11 April 2019 Consultancy.uk

Manufacturing in the UK saw negative growth for the end of 2018, reflecting a wider slowdown in the UK economy to 0.2% for the quarter, followed by three months at the start of 2019 which saw continued softening in orders. With uncertainty still hitting the sector ahead of Brexit’s deferred deadline, the industry faces a difficult 2019.

Despite a perpetually changing economic landscape, manufacturing remains a keystone industry in the UK. Optimism in the industry has been riding high in recent years, reflecting the perceived potential of automotive technologies, but last year saw a slight dip in business performance, ahead of what seems set to be a turbulent period for British manufacturing. Ordinarily, the sector might have expected to recover its footing relatively quickly, but with the looming spectre of Brexit making the economy’s future completely uncertain, this has not been the case.

The uncertainties of Brexit have continued to create headaches for companies on both sides of the channel. As contingency planning continues, new analysis from BDO and the Make UK explores how manufacturing – a segment likely to be hard hit by Brexit – has fared in the final quarter of 2018.

Output balance stable

Manufacturing remains a key industry in the UK, generating around 10% of total economic output and supporting around 2.7 million jobs. Yet while the industry has seen a number of years of strong optimism as well as demand, Brexit is set to throw a spanner in the works, with a range of manufacturing companies leaving the UK, or considering it. Indeed, UK manufacturing’s output currently sits at a 15-month low as the industry anticipates a cliff edge Brexit.

In terms of growth for various parts of the UK economy, a slowdown was noted in the final quarter of 2018 compared to Q4 2017. Manufacturing, in particular, saw growth declines coming in at almost -1%, with a similar trend in production. Construction saw a sharp contraction, falling 2 percentage points to below 0% growth in December 2018. Only services managed to have positive % growth in the final quarter. The final quarter as a whole saw growth of 0.2% in the UK economy – the lowest level in six years.
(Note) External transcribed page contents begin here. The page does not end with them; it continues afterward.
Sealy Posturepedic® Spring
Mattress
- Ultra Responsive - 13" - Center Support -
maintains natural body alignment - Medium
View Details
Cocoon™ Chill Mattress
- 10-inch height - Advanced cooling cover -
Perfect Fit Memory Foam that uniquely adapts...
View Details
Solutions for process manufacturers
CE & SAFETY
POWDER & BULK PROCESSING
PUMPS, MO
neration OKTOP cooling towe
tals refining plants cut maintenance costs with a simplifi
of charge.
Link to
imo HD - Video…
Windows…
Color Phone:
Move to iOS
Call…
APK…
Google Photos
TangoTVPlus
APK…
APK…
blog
Output across most sectors in the industry remains positive, with the percentage balance of change in output at 22%. The result is the tension quarter of positive percentage balance of change, with stagnation on the final quarter of 2018. The firm is projecting a slight softening of output going into Q2 2019. The firm notes that there is some stockpiling taking place, with orders and outputs unaligned going into 2019.
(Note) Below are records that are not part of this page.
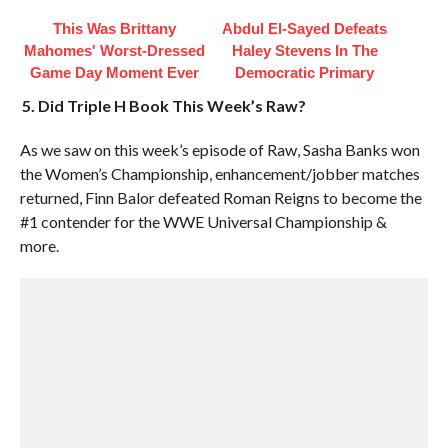
This Was Brittany
Abdul El-Sayed Defeats
Mahomes' Worst-Dressed
Haley Stevens In The
Game Day Moment Ever
Democratic Primary
5. Did Triple H Book This Week’s Raw?
As we saw on this week’s episode of Raw, Sasha Banks won
the Women’s Championship, enhancement/jobber matches
returned, Finn Balor defeated Roman Reigns to become the
#1 contender for the WWE Universal Championship &
more.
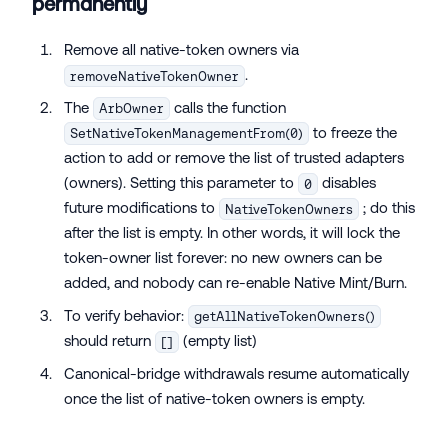
permanently
Remove all native-token owners via
.
removeNativeTokenOwner
The
calls the function
ArbOwner
to freeze the
SetNativeTokenManagementFrom(0)
action to add or remove the list of trusted adapters
(owners). Setting this parameter to
disables
0
future modifications to
; do this
NativeTokenOwners
after the list is empty. In other words, it will lock the
token-owner list forever: no new owners can be
added, and nobody can re-enable Native Mint/Burn.
To verify behavior:
getAllNativeTokenOwners()
should return
(empty list)
[]
Canonical-bridge withdrawals resume automatically
once the list of native-token owners is empty.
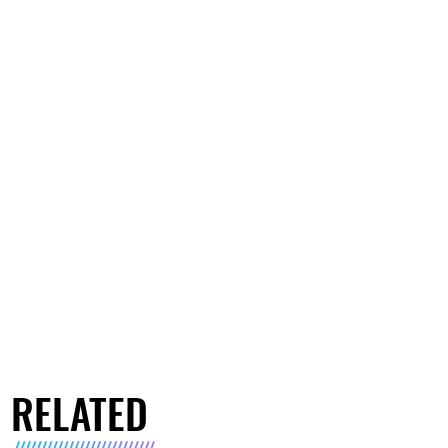
RELATED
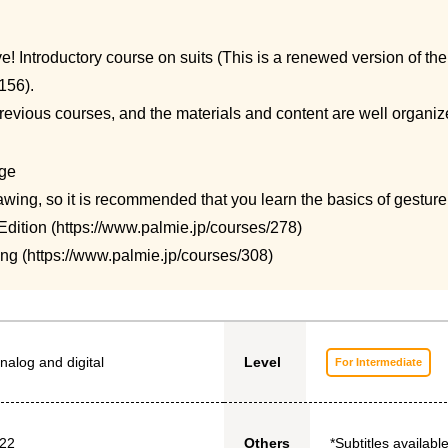
e! Introductory course on suits (
This is a renewed version of th
156).
 previous courses, and the materials and content are well organiz
ge
awing, so it is recommended that you learn the basics of gestur
dition (
https://www.palmie.jp/courses/278
)
ng (
https://www.palmie.jp/courses/308
)
nalog and digital
Level
For Intermediate
022
*Subtitles available
Others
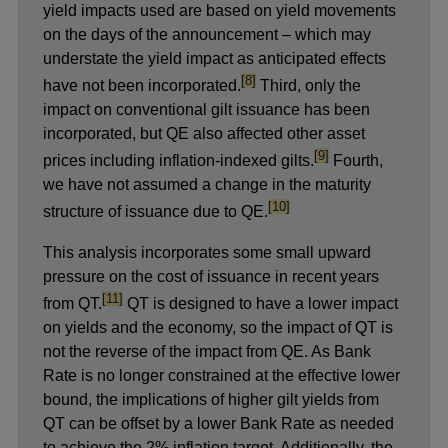
yield impacts used are based on yield movements
on the days of the announcement – which may
understate the yield impact as anticipated effects
footnote
[8]
have not been incorporated.
Third, only the
impact on conventional gilt issuance has been
incorporated, but QE also affected other asset
footnote
[9]
prices including inflation-indexed gilts.
Fourth,
we have not assumed a change in the maturity
footnote
[10]
structure of issuance due to QE.
This analysis incorporates some small upward
pressure on the cost of issuance in recent years
footnote
[11]
from QT.
QT is designed to have a lower impact
on yields and the economy, so the impact of QT is
not the reverse of the impact from QE. As Bank
Rate is no longer constrained at the effective lower
bound, the implications of higher gilt yields from
QT can be offset by a lower Bank Rate as needed
to achieve the 2% inflation target. Additionally, the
Order balance remains positive but dips further

While there is a broadly positive picture for output, the firm does note considerable differences between subsectors. Basic metals for instance, saw a net 24% fall to -18% over the past three months. Metal production is also seeing relatively poor performance as demand from the automotive industry enters a period of acute uncertainty. However, most industries are to see improved output on balance, with rubber & plastic increasing from a net 11% to net 56%.

Export trade

Having been buoyed by the lowered value of the pound, UK export orders are up slightly on the previous quarter, but remain well below the most recent peak in Q3 2018. Domestic orders were relatively strong, with a year between the most recent peaks for the segment. However, Q2 2019 looks to see domestic orders fall sharply, to half Q1’s result, while export orders too are set to see declines.

The decline reflects a decrease in basic metals, possibly a reflection of changes affecting the auto industry. Meanwhile, export orders are down due to Brexit cross-border uncertainty – the effect of the sterling devaluation unable to continue to buoy the market. Basic metals and metal products are both in negative territory for the coming three months.
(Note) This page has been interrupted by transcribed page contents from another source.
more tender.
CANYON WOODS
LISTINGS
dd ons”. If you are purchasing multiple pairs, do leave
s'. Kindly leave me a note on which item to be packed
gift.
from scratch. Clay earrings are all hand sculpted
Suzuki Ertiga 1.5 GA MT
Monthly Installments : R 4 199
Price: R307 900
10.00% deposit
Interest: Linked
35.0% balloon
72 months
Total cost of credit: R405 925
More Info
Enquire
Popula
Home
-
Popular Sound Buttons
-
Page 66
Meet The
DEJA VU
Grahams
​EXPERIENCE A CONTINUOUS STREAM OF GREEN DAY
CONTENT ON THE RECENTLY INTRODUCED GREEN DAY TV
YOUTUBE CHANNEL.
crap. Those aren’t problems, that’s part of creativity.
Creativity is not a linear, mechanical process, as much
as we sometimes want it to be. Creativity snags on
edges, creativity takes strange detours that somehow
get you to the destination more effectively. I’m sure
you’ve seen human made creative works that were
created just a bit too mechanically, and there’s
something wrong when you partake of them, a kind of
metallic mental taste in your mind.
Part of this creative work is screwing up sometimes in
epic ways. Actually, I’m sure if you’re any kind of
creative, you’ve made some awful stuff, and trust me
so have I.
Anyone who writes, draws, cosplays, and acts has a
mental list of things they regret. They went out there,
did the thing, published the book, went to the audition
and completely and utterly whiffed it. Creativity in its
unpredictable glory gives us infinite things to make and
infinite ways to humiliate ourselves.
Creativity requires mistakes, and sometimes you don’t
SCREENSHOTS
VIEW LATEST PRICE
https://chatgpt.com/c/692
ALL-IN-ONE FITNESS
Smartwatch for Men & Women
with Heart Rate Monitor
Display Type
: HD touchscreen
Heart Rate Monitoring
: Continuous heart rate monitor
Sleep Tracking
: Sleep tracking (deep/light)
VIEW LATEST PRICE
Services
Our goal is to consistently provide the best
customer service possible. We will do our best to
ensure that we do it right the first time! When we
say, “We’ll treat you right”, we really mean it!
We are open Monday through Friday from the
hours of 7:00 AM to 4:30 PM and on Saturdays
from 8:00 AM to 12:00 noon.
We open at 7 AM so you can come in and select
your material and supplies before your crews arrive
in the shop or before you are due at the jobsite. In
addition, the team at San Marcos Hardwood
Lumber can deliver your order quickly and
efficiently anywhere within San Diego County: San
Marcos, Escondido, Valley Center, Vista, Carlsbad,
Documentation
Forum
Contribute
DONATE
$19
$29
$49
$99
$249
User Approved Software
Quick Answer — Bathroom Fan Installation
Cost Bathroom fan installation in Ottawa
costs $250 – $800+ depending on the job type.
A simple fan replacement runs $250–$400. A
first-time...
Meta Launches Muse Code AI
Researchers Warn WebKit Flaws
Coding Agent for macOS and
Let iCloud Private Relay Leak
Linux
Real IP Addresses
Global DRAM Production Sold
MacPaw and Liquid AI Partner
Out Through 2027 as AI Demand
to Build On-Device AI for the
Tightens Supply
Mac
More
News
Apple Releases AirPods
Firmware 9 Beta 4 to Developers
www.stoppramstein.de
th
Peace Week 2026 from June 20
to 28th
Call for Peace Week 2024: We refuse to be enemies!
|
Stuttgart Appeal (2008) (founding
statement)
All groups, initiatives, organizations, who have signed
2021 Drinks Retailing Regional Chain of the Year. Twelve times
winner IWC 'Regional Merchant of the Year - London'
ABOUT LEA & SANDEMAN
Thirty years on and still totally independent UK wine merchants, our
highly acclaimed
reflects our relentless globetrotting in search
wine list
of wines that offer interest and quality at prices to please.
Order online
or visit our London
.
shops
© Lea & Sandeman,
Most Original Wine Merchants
Investment and employment intentions

UK employment figures reached new milestones, with total unemployment down to 3.9% while participation rates hit record highs. Employment planning continues to be in net positive territory, with a net positive balance of 22% in Q1 2019. The coming months are projected to see a slight dip, again, largely resultant from uncertainties around Brexit. Basic metals is the sector most likely to see a negative trend, reflecting the expected decline in orders.

Investment intentions meanwhile continue to be in positive territory. However, again, the now acute uncertainty about Brexit – the UK government has boxed itself into a corner – mean that confidence around investment could wane rapidly.

Commenting on the wider economy, Peter Hemington, a Partner at BDO, said, “Manufacturing firms have been ramping up their preparations for a disorderly Brexit, in large part through the stockpiling of imported goods. This has had the effect of inflating activity levels… It’s too late to do anything about this now.  But a disorderly Brexit would be far worse than the current relatively mild slowdown, possibly disastrously so… We are concerned it looks more likely than ever that we will exit the EU without a deal.”